**TASK PROMPT**
Going down the data below, set down exactly the line with "21: (40, 358, 4.56)" and each line after it through the line with "40: (591, 169, 2.35)"; no other lines.

(Data entries)
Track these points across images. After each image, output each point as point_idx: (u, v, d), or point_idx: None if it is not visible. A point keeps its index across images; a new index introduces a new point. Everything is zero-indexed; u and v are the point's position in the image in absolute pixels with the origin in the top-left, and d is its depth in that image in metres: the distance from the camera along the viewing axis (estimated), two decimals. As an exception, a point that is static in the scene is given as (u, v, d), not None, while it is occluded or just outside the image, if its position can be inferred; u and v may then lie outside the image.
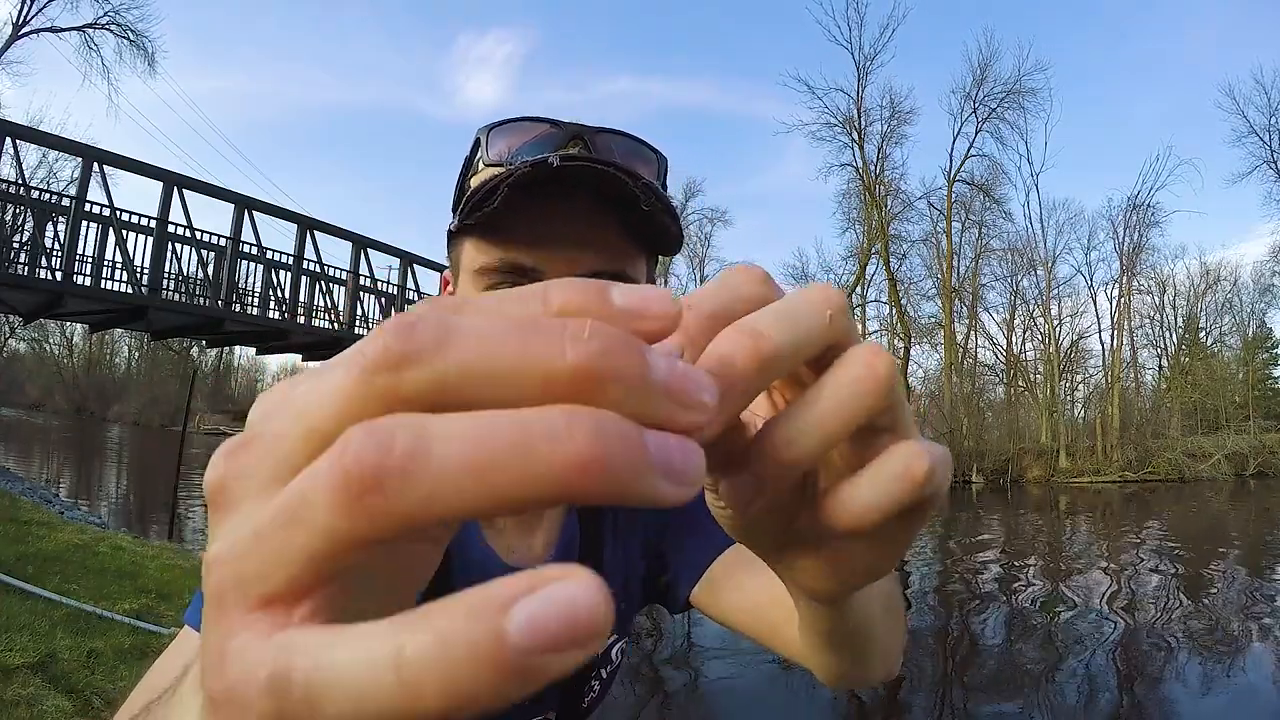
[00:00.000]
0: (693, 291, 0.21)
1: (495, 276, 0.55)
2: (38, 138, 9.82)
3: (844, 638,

--

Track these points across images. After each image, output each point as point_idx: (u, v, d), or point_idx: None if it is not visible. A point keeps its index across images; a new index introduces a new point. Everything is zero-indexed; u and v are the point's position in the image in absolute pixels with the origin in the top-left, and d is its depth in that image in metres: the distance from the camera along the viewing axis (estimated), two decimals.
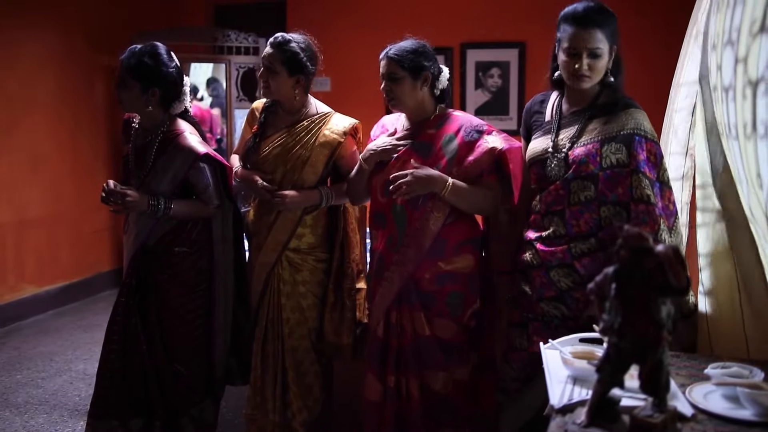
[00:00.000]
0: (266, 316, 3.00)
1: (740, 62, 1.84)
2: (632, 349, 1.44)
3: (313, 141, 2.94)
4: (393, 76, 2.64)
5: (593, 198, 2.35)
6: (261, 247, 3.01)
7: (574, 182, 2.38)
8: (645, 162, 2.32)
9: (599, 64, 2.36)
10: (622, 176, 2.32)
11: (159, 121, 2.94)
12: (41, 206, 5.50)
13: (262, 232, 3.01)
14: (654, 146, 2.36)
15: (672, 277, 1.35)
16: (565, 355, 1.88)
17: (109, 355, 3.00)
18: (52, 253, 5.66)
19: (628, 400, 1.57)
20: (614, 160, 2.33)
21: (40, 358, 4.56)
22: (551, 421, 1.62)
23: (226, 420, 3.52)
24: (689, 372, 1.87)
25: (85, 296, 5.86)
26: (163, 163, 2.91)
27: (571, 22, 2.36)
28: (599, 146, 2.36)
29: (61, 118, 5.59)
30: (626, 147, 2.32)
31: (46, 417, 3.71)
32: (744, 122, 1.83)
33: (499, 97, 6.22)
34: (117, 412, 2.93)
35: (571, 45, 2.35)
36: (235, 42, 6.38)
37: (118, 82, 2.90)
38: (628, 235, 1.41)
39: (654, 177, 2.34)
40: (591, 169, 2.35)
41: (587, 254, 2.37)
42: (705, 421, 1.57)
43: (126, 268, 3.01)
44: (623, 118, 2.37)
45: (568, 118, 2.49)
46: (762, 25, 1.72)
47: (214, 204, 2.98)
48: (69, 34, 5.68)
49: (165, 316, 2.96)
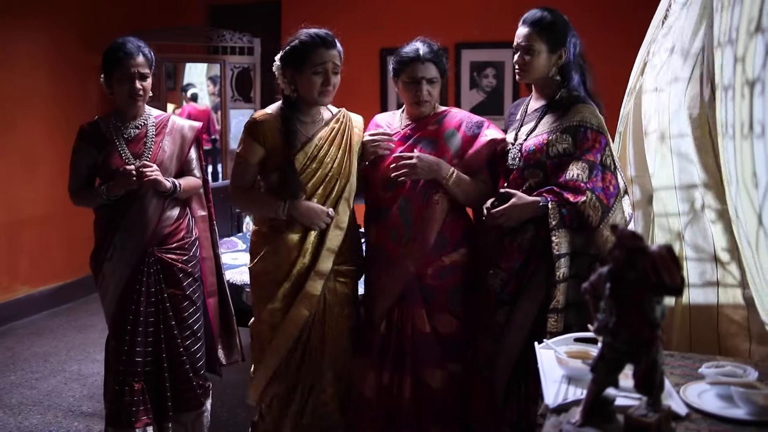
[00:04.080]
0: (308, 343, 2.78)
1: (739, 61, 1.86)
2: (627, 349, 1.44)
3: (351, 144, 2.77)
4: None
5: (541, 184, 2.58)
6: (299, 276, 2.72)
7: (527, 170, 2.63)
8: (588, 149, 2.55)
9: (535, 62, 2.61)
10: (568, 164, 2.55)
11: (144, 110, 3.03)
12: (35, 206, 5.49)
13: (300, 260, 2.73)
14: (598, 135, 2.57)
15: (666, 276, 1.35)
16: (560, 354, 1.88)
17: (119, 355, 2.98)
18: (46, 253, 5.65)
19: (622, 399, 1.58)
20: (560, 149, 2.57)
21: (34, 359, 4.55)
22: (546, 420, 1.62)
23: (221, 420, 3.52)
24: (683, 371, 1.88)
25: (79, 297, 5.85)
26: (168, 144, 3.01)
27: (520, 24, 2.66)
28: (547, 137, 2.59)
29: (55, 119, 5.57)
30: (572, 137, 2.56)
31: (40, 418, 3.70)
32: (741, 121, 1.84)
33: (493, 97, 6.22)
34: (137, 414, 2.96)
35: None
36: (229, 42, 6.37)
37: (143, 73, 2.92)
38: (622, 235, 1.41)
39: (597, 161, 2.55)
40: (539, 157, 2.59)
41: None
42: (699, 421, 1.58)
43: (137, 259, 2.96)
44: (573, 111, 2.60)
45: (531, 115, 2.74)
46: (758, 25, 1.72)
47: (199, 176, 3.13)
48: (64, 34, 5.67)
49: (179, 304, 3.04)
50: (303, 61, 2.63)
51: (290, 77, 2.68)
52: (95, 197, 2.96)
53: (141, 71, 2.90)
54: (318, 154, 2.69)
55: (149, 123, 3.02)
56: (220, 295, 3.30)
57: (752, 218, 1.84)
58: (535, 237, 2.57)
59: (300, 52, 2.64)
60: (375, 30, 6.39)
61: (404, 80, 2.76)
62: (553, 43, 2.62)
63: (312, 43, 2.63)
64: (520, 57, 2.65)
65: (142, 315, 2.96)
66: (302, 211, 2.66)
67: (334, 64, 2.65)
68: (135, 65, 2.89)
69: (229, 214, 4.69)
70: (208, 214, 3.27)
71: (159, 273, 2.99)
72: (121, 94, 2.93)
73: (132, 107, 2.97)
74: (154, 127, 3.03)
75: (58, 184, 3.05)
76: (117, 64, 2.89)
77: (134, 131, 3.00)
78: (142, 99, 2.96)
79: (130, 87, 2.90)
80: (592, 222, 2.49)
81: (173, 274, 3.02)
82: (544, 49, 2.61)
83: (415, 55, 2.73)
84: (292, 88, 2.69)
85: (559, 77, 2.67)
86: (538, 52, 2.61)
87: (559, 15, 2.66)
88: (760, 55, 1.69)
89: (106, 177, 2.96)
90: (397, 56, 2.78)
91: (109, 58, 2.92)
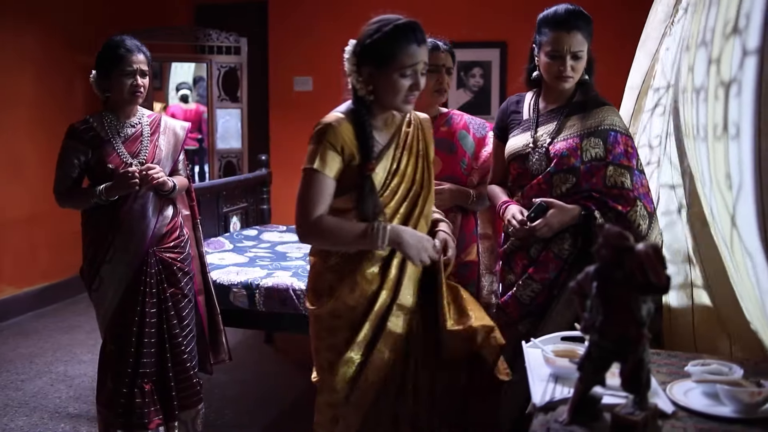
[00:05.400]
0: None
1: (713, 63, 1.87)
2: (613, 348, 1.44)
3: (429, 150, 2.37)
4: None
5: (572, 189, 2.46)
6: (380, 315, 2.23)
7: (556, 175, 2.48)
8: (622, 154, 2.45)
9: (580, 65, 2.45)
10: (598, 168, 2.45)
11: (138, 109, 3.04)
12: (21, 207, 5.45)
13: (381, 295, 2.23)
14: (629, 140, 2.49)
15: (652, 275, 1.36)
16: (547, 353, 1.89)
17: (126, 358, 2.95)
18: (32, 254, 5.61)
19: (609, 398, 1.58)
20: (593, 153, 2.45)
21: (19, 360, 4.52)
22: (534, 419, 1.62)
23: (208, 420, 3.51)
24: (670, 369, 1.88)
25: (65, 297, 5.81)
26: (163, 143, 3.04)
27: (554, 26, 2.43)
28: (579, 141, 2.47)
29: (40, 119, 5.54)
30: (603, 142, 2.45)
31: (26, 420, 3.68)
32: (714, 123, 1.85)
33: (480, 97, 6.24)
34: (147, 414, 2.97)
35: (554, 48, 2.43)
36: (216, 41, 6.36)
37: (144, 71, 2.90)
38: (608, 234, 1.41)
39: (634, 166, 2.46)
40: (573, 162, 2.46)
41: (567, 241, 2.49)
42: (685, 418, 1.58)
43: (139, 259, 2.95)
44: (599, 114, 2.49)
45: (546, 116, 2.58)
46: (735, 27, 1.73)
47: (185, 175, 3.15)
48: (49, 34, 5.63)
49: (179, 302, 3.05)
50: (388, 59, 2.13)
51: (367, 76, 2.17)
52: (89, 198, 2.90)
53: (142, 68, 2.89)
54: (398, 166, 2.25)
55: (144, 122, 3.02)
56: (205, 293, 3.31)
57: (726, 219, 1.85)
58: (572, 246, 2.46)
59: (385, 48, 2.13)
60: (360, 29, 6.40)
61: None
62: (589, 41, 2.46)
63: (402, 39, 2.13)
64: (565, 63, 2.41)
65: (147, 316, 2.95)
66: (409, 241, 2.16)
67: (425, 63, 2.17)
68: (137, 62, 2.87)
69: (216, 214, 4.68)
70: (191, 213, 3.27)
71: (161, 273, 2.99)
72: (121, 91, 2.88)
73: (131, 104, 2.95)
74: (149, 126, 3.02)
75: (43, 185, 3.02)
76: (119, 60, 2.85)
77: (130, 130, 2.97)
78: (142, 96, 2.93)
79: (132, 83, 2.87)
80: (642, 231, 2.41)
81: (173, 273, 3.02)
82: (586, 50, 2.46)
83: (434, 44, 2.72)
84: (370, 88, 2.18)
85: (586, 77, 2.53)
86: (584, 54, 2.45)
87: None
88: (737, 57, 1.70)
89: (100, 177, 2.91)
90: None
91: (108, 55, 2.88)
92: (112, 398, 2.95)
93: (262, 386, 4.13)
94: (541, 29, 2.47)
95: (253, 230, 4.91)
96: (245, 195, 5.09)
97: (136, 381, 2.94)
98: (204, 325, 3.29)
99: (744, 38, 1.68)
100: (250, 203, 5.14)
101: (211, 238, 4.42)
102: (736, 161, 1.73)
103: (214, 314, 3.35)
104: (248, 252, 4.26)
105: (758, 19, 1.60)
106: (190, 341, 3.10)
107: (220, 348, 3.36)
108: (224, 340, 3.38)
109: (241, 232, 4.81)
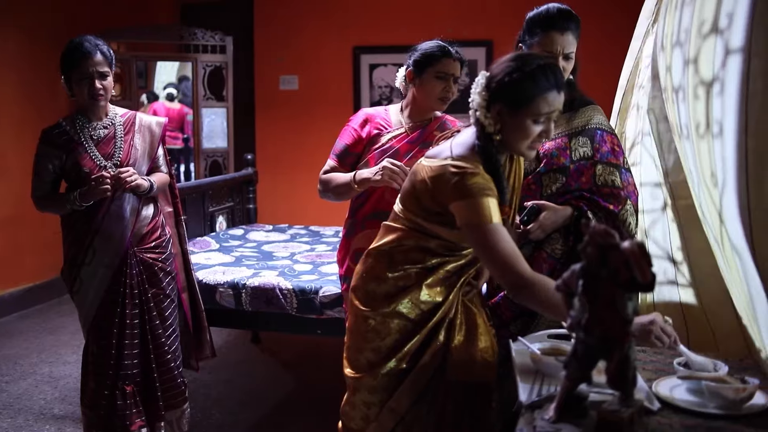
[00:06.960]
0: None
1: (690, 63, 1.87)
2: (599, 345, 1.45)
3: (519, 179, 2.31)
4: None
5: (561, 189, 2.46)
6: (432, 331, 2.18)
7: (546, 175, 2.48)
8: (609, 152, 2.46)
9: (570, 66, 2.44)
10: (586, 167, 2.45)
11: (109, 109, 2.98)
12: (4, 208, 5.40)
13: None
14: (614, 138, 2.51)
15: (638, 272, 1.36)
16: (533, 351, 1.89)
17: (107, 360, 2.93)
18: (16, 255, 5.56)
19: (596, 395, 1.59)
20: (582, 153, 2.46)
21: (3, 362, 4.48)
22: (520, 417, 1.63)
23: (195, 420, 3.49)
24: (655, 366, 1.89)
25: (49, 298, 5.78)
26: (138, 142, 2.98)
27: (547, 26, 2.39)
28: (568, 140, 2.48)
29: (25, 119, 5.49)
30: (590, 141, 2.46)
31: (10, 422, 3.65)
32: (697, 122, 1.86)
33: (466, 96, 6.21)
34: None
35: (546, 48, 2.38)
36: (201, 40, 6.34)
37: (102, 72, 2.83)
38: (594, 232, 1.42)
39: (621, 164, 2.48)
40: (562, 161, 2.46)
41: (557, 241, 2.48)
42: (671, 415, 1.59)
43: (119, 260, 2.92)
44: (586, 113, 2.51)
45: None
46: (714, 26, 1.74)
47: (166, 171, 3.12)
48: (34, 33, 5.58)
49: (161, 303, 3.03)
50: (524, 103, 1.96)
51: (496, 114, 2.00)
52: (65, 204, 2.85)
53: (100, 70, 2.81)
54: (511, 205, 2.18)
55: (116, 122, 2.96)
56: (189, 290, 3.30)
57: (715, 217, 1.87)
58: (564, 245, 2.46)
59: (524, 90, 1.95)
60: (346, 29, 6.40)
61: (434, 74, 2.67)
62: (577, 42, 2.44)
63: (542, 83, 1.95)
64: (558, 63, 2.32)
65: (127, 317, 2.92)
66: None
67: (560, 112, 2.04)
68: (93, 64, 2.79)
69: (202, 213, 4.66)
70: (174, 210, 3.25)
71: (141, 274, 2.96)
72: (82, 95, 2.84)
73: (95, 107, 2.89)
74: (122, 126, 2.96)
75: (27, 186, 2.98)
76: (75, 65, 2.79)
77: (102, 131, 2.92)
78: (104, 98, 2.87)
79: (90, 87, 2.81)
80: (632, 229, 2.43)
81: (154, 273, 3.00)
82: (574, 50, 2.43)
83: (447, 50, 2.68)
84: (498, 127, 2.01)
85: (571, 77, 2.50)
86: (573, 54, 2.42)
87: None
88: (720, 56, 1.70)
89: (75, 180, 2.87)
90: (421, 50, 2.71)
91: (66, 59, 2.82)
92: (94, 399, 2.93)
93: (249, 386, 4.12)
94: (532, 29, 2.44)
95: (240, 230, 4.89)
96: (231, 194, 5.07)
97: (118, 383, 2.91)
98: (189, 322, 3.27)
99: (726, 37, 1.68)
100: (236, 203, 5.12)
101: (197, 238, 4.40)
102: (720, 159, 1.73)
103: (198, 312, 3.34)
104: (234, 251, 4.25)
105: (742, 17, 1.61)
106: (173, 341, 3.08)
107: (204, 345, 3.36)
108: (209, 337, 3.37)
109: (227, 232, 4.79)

==

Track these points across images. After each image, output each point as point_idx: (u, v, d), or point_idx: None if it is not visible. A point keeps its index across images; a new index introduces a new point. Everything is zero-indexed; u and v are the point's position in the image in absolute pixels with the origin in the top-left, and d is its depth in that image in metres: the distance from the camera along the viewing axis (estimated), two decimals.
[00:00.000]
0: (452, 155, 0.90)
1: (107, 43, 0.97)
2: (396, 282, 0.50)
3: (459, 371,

**OUTPUT FOR THIS EXERCISE**
21: (40, 358, 4.56)
22: (551, 421, 1.62)
23: (226, 420, 3.52)
24: (689, 372, 1.87)
25: (85, 296, 5.86)
26: (163, 163, 2.91)
27: (571, 22, 2.36)
28: (599, 146, 2.36)
29: (61, 118, 5.59)
30: (626, 147, 2.32)
31: (46, 417, 3.71)
32: (744, 122, 1.83)
33: (499, 97, 6.22)
34: (117, 412, 2.93)
35: (571, 45, 2.35)
36: (235, 42, 6.38)
37: (118, 82, 2.90)
38: (628, 235, 1.41)
39: (654, 177, 2.34)
40: (591, 169, 2.35)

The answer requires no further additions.